Retrieve: RAG enables LLMs to access up-to-date, domain-specific information without retraining.

Innovate: By combining retrieval and generation, we can build systems that are both knowledgeable and flexible.

Curiosity → Retrieve → Innovation: The RAG workflow embodies this cycle—curiosity drives the query, retrieval brings relevant knowledge, and innovation emerges from the augmented generation.

Translate to Korean

RAG = 쿼리 + 프롬프트 + 컨텍스트 + LLM ~ RSVP 👉 https://by-hand.ai/rag

RAG란 무엇입니까? 이것은 RAG가 무엇인지에 대한 이해를 개념화하기 위해 생각해 낸 간단한 방정식입니다.

5월 16일 목요일에는 웨비나를 진행합니다.

RAG 초보자 가이드

제 RAG 방정식에 대한 설명을 듣고 싶으시면 웨비나에 참여하십시오. RSVP 링크는 위에 있습니다.

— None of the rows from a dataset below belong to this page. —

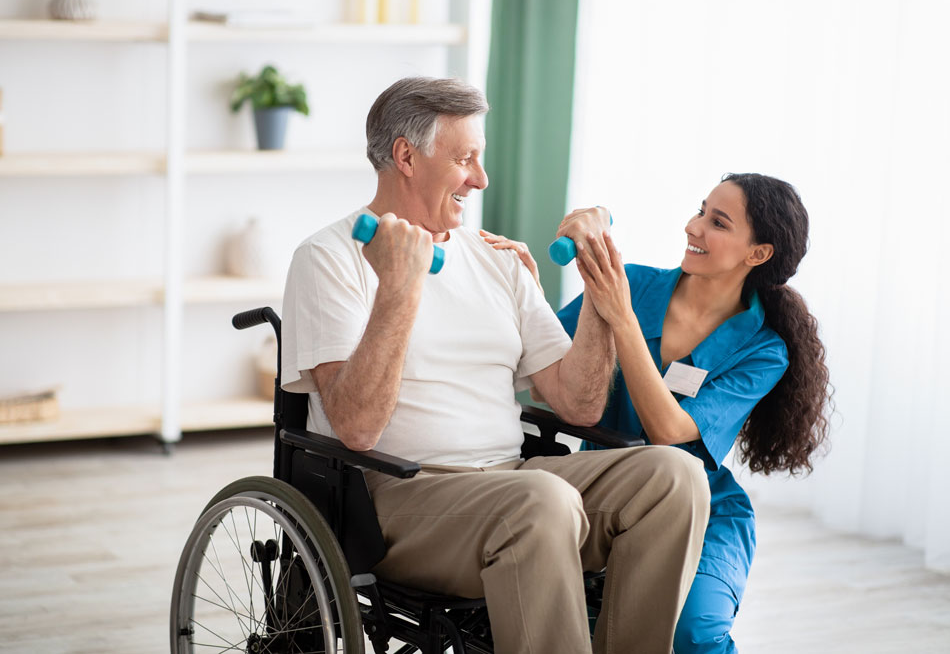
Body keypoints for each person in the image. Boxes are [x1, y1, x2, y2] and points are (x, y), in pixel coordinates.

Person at [280, 76, 711, 654]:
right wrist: (400, 289)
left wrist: (600, 292)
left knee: (674, 477)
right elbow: (356, 427)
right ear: (406, 157)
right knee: (541, 500)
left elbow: (579, 403)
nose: (480, 179)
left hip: (513, 481)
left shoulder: (496, 259)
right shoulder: (328, 258)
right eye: (464, 159)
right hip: (400, 503)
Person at [484, 173, 831, 653]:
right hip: (601, 489)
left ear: (758, 254)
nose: (693, 226)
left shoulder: (764, 351)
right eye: (700, 210)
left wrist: (620, 317)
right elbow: (549, 368)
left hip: (702, 509)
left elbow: (668, 432)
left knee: (693, 633)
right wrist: (529, 290)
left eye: (718, 222)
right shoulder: (638, 285)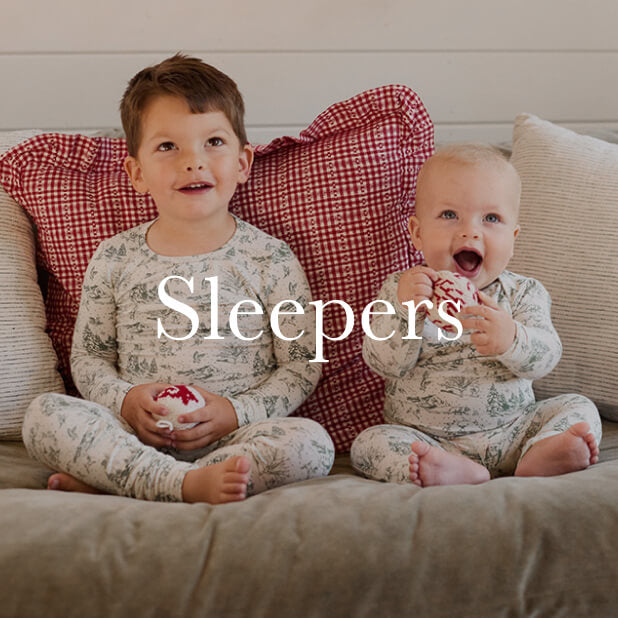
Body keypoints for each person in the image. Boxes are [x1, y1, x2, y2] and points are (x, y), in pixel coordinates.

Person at [22, 53, 334, 504]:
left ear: (244, 162)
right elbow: (89, 361)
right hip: (132, 435)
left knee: (312, 444)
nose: (193, 161)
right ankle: (174, 483)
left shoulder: (270, 257)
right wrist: (127, 402)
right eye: (168, 147)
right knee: (45, 415)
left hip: (235, 440)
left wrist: (235, 412)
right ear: (136, 172)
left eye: (213, 142)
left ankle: (133, 483)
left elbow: (302, 364)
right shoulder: (115, 256)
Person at [350, 143, 601, 487]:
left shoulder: (523, 293)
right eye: (450, 215)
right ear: (417, 233)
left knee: (578, 407)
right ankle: (447, 469)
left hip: (514, 429)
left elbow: (546, 357)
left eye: (491, 219)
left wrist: (511, 339)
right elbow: (382, 363)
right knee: (368, 444)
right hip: (427, 439)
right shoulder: (402, 289)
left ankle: (540, 452)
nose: (470, 231)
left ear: (512, 241)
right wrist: (406, 312)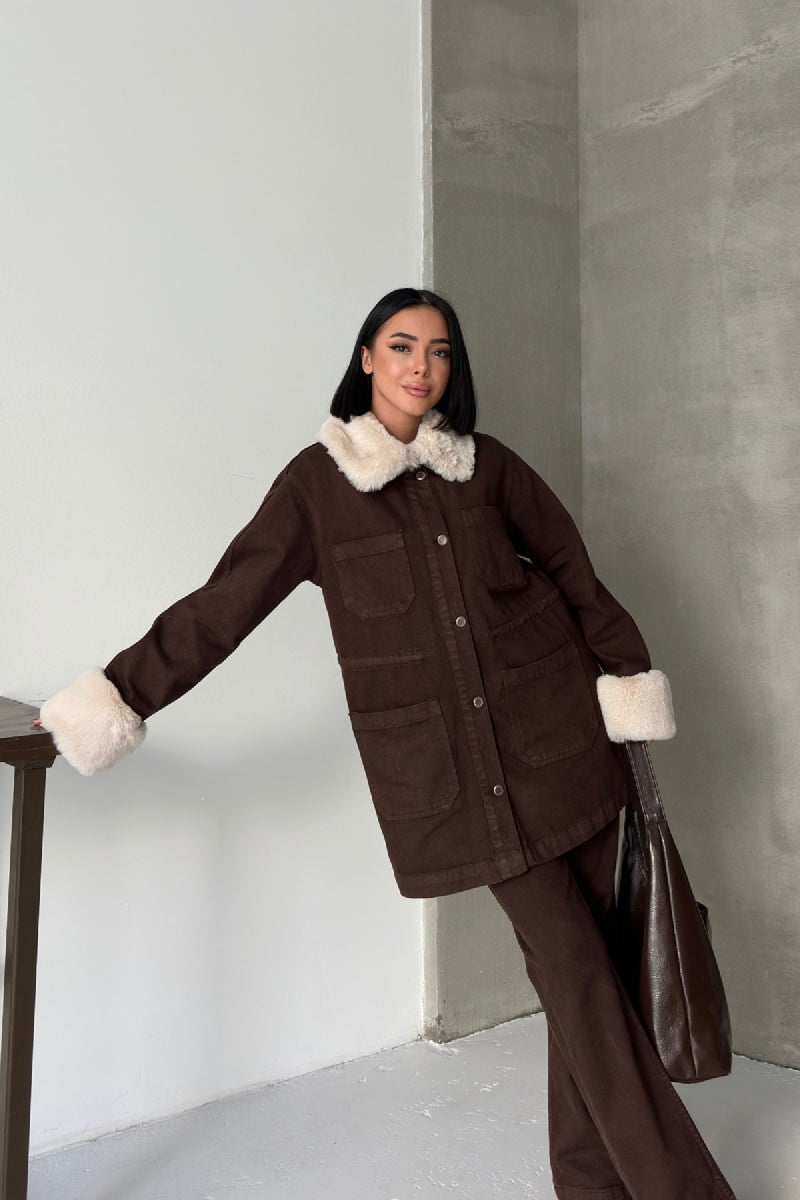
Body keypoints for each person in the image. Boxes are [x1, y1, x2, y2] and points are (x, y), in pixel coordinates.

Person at [37, 287, 736, 1199]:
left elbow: (574, 573)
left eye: (439, 351)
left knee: (589, 982)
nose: (421, 367)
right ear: (366, 357)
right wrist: (113, 698)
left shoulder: (489, 467)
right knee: (578, 975)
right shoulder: (315, 488)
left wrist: (628, 680)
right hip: (462, 783)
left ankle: (593, 1186)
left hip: (565, 743)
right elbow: (223, 607)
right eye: (401, 346)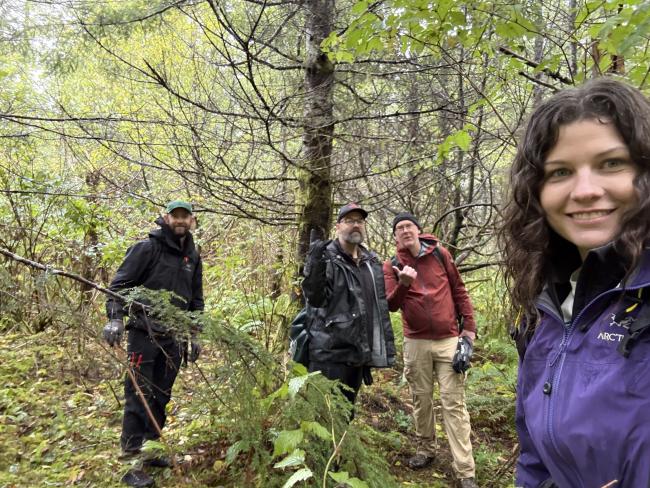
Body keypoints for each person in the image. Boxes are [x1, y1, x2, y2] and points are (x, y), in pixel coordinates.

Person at [500, 77, 650, 487]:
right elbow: (536, 460)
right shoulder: (549, 305)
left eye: (612, 163)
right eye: (561, 171)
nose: (585, 190)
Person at [104, 200, 204, 488]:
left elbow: (195, 299)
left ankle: (151, 449)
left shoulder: (192, 256)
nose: (180, 221)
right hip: (142, 334)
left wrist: (194, 333)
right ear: (166, 218)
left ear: (192, 221)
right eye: (175, 216)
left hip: (172, 337)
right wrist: (114, 319)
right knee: (139, 395)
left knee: (161, 395)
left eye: (185, 217)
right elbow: (119, 286)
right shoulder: (146, 248)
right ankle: (130, 462)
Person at [383, 212, 478, 488]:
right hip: (415, 342)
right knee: (421, 399)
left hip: (449, 339)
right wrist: (404, 285)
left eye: (408, 226)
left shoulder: (440, 254)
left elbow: (459, 290)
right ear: (395, 236)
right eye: (399, 228)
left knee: (453, 402)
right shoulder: (391, 265)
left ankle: (465, 470)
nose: (404, 230)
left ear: (418, 230)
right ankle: (426, 449)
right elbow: (390, 304)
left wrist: (468, 330)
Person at [301, 202, 396, 406]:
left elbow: (373, 308)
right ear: (338, 226)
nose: (356, 225)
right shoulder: (326, 258)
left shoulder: (370, 262)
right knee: (324, 417)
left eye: (360, 221)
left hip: (357, 355)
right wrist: (315, 262)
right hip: (329, 356)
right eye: (349, 221)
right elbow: (315, 299)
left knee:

해시태그#rag 해시태그#vectordatabases 해시태그#aibyhand

–개념–

RAG 방정식과 관련된 주요 개념을 다루겠습니다.

•인덱싱 •로드 •분할 •포함 •저장 •검색 •확대 •세대

시간이 허락한다면 다음과 같은 고급 기술에 대해 이야기 할 수 있습니다.

• 다중 쿼리 • 상황별 압축

–수학–

항상 그렇듯이 제 웨비나에서 수학을 기대해야 합니다. 그러나 수학은 재미있고, 접근하기 쉬우며, 유용할 것이라고 장담합니다.

–도구–

다음과 같은 다양한 유용한 도구에 대한 예를 포함하겠습니다. SingleStore LlamaIndex Superlinked 의 API Hugging Face 의 MTEB 리더보드

RAG & Retrieval Systems, Development & Tools

This post is licensed under CC BY 4.0 by the author.